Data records
== Segment start ==

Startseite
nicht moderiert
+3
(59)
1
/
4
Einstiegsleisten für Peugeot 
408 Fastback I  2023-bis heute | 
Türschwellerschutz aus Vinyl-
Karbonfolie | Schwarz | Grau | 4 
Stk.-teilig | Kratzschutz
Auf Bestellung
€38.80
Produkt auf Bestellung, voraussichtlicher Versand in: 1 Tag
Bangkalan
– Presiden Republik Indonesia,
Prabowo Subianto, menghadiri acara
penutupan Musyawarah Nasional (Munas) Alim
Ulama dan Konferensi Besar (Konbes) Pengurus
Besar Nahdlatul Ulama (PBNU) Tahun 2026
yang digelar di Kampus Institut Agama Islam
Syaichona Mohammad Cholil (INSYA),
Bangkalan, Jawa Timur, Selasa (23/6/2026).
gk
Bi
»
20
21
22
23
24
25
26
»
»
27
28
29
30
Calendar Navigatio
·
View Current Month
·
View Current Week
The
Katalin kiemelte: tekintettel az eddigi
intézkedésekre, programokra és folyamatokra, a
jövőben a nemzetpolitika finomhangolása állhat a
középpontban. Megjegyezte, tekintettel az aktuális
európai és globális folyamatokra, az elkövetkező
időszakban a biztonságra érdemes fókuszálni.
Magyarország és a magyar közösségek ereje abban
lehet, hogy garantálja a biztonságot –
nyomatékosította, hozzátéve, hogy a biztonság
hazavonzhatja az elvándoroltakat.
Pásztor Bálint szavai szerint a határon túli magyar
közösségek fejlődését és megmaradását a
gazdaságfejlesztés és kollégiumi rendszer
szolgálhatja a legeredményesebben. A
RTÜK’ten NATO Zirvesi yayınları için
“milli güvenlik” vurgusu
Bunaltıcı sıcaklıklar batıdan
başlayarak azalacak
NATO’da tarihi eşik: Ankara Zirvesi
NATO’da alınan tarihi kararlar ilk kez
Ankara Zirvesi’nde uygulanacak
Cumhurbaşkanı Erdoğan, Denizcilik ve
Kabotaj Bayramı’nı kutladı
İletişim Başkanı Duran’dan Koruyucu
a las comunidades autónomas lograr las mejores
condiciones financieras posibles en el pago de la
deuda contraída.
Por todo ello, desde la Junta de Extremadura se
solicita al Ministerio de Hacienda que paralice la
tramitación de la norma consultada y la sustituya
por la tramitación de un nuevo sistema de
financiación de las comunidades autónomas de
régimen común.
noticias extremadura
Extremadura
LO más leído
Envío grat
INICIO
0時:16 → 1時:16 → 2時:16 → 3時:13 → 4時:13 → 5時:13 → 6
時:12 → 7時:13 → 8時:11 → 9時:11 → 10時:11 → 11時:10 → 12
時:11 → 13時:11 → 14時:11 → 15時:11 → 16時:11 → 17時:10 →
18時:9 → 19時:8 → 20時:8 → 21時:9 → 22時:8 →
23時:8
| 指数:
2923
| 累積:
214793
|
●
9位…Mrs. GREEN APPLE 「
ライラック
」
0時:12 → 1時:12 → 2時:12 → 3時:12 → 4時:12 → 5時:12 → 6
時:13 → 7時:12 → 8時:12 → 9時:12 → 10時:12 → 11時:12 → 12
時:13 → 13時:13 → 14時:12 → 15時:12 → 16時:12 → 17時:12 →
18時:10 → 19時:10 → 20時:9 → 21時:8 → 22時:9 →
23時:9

== Segment end ==

YOUR ASSIGNMENT —
Your reply should consist of all the records, restated exactly.

WRITTEN SOLUTION —
Startseite
nicht moderiert
+3
(59)
1
/
4
Einstiegsleisten für Peugeot 
408 Fastback I  2023-bis heute | 
Türschwellerschutz aus Vinyl-
Karbonfolie | Schwarz | Grau | 4 
Stk.-teilig | Kratzschutz
Auf Bestellung
€38.80
Produkt auf Bestellung, voraussichtlicher Versand in: 1 Tag
Bangkalan
– Presiden Republik Indonesia,
Prabowo Subianto, menghadiri acara
penutupan Musyawarah Nasional (Munas) Alim
Ulama dan Konferensi Besar (Konbes) Pengurus
Besar Nahdlatul Ulama (PBNU) Tahun 2026
yang digelar di Kampus Institut Agama Islam
Syaichona Mohammad Cholil (INSYA),
Bangkalan, Jawa Timur, Selasa (23/6/2026).
gk
Bi
»
20
21
22
23
24
25
26
»
»
27
28
29
30
Calendar Navigatio
·
View Current Month
·
View Current Week
The
Katalin kiemelte: tekintettel az eddigi
intézkedésekre, programokra és folyamatokra, a
jövőben a nemzetpolitika finomhangolása állhat a
középpontban. Megjegyezte, tekintettel az aktuális
európai és globális folyamatokra, az elkövetkező
időszakban a biztonságra érdemes fókuszálni.
Magyarország és a magyar közösségek ereje abban
lehet, hogy garantálja a biztonságot –
nyomatékosította, hozzátéve, hogy a biztonság
hazavonzhatja az elvándoroltakat.
Pásztor Bálint szavai szerint a határon túli magyar
közösségek fejlődését és megmaradását a
gazdaságfejlesztés és kollégiumi rendszer
szolgálhatja a legeredményesebben. A
RTÜK’ten NATO Zirvesi yayınları için
“milli güvenlik” vurgusu
Bunaltıcı sıcaklıklar batıdan
başlayarak azalacak
NATO’da tarihi eşik: Ankara Zirvesi
NATO’da alınan tarihi kararlar ilk kez
Ankara Zirvesi’nde uygulanacak
Cumhurbaşkanı Erdoğan, Denizcilik ve
Kabotaj Bayramı’nı kutladı
İletişim Başkanı Duran’dan Koruyucu
a las comunidades autónomas lograr las mejores
condiciones financieras posibles en el pago de la
deuda contraída.
Por todo ello, desde la Junta de Extremadura se
solicita al Ministerio de Hacienda que paralice la
tramitación de la norma consultada y la sustituya
por la tramitación de un nuevo sistema de
financiación de las comunidades autónomas de
régimen común.
noticias extremadura
Extremadura
LO más leído
Envío grat
INICIO
0時:16 → 1時:16 → 2時:16 → 3時:13 → 4時:13 → 5時:13 → 6
時:12 → 7時:13 → 8時:11 → 9時:11 → 10時:11 → 11時:10 → 12
時:11 → 13時:11 → 14時:11 → 15時:11 → 16時:11 → 17時:10 →
18時:9 → 19時:8 → 20時:8 → 21時:9 → 22時:8 →
23時:8
| 指数:
2923
| 累積:
214793
|
●
9位…Mrs. GREEN APPLE 「
ライラック
」
0時:12 → 1時:12 → 2時:12 → 3時:12 → 4時:12 → 5時:12 → 6
時:13 → 7時:12 → 8時:12 → 9時:12 → 10時:12 → 11時:12 → 12
時:13 → 13時:13 → 14時:12 → 15時:12 → 16時:12 → 17時:12 →
18時:10 → 19時:10 → 20時:9 → 21時:8 → 22時:9 →
23時:9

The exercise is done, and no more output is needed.